Il préconise également d’appliquer la Loi aux skill games (jeux « d’adresse » en ligne) payants, dont la qualification est aujourd’hui encore incertaine, afin qu’ils soient taxés de la même manière (P n°I).
Mme Filippetti, quant à elle, estime que la pérennité du marché des jeux et paris en ligne est mise en doute à cause de la persistance d’une offre illégale, davantage bon marché, qui attire les joueurs français. Du point de vue du député Lamour, cette offre a été en grande partie marginalisée avec l’ouverture de l’offre légale. Afin d’y voir plus clair et de définir l’ampleur du problème, les deux rapporteurs recommandent d’établir un rapport sur le sujet (P.C. n°18).

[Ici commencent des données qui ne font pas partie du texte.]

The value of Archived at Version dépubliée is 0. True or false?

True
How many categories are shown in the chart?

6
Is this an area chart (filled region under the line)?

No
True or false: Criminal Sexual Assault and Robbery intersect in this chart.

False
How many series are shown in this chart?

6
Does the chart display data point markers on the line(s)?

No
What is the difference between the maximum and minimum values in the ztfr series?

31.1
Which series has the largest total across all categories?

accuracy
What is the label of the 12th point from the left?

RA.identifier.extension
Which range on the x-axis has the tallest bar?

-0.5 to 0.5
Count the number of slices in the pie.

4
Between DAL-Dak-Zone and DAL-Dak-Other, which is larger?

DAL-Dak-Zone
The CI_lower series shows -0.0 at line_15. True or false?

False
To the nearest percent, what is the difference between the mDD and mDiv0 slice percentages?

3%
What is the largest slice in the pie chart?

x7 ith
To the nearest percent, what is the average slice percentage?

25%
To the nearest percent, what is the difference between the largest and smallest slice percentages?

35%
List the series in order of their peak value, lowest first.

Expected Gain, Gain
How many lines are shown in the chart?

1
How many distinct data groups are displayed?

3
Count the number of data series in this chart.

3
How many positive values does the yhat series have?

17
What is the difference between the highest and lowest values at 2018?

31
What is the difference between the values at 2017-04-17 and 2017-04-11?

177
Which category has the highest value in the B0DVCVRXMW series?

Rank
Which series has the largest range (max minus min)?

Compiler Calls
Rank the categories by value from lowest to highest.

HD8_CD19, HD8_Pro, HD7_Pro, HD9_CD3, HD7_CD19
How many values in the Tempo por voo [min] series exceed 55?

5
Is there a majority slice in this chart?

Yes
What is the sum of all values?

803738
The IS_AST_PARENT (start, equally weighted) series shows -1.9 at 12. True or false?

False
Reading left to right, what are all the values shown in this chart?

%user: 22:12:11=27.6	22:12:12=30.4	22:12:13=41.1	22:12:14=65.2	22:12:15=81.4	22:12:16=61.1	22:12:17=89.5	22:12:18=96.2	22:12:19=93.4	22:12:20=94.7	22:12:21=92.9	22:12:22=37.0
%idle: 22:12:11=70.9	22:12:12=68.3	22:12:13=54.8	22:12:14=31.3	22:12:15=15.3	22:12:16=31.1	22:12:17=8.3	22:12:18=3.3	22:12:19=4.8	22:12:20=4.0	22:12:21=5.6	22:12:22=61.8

Enfin, les deux députés semblent inquiets de la rentabilité du marché par rapport aux estimations qui avaient été réalisées avant l’ouverture. Ils s’appuient sur Le fait que le chiffre d’affaires a commencé à baisser dès la fin de « l’effet Coupe du monde ».

En définitive, cette première année d’ouverture du marché des jeux de hasard et paris en ligne affiche à l’unanimité des rapporteurs un bilan mitigé. Si des bases ont été posées, il s’agit maintenant de les consolider afin d’assurer la pérennité du marché, mais aussi de conserver un nombre suffisant d’opérateurs agréés pour maintenir une concurrence réelle et effective. Ce rapport sera suivi en septembre du rapport du Sénat supervisé par le sénateur Trucy, dont les grandes lignes seront divulguées en juillet. Ce dernier à déjà affirmé qu’il suivrait les préconisations du rapport Filippetti-Lamour sur certains points.

Le rapport d’information a montré du doigt les lacunes de la Loi, reste à voir maintenant si le Ministre du budget suivra ces conseils en définissant les contours effectifs de la révision à venir, certainement dans le projet de loi de finance 2012.